▶ [Data provided]

┌────────

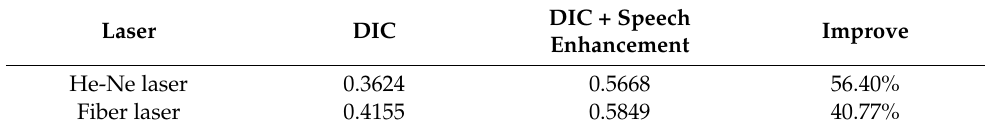
Table 8. Comparison of the speech reconstruction accuracies of two laser datasets.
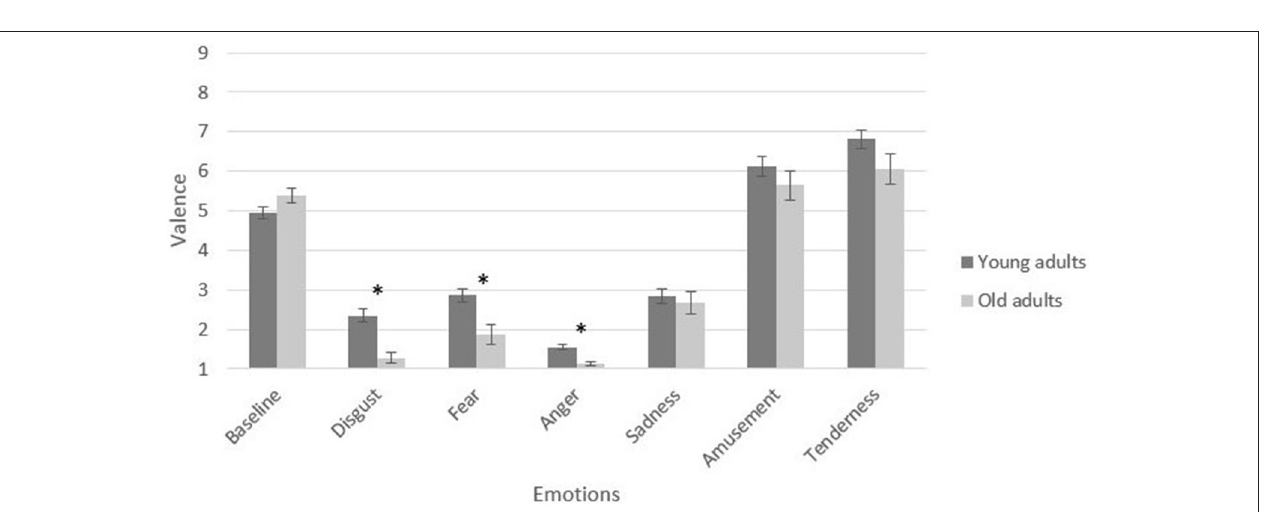
Frontiers in Psychology |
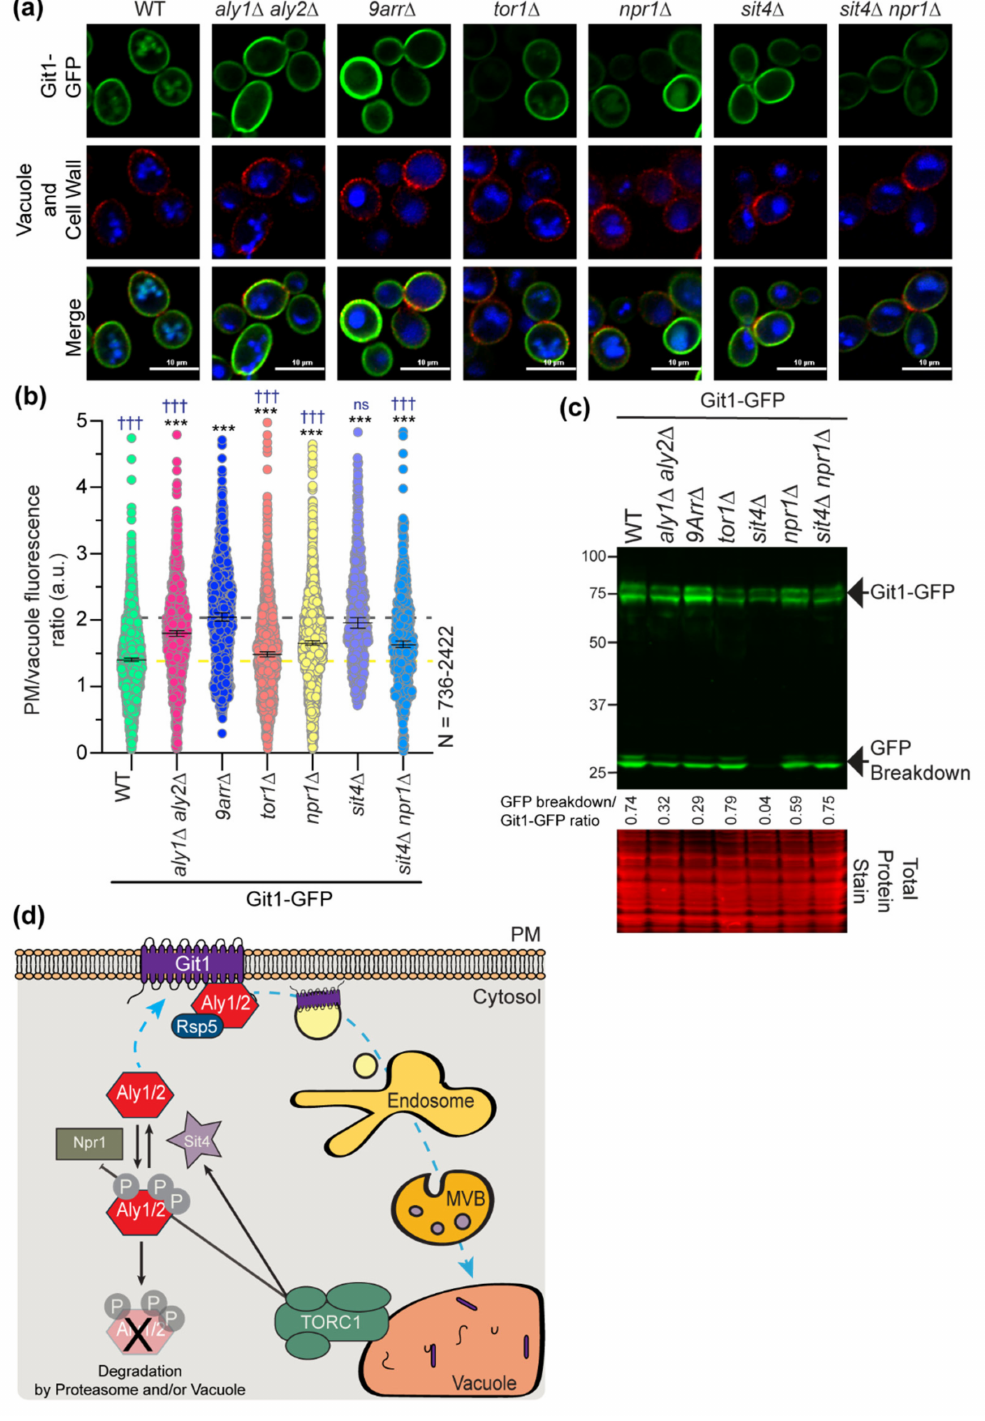
Figure 10. TORC1-Sit4-Npr1 regulation of Aly-mediated trafficking of Git1: ( a ) Git1-GFP was expressed from the TEF1pr in either WT cells or those lacking the gene indicated and imaged by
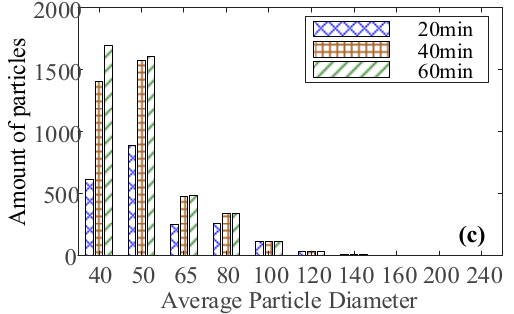
Figure 13. The ferrous particle size distributions at ( a ) normal, ( b ) unbalance, and ( c ) abrasive wear.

└────────

▶ [What is needed]
An exact copy of the material above is required, minus its images.

▶ [Task result]
Table 8. Comparison of the speech reconstruction accuracies of two laser datasets.
Frontiers in Psychology |
Figure 10. TORC1-Sit4-Npr1 regulation of Aly-mediated trafficking of Git1: ( a ) Git1-GFP was expressed from the TEF1pr in either WT cells or those lacking the gene indicated and imaged by
Figure 13. The ferrous particle size distributions at ( a ) normal, ( b ) unbalance, and ( c ) abrasive wear.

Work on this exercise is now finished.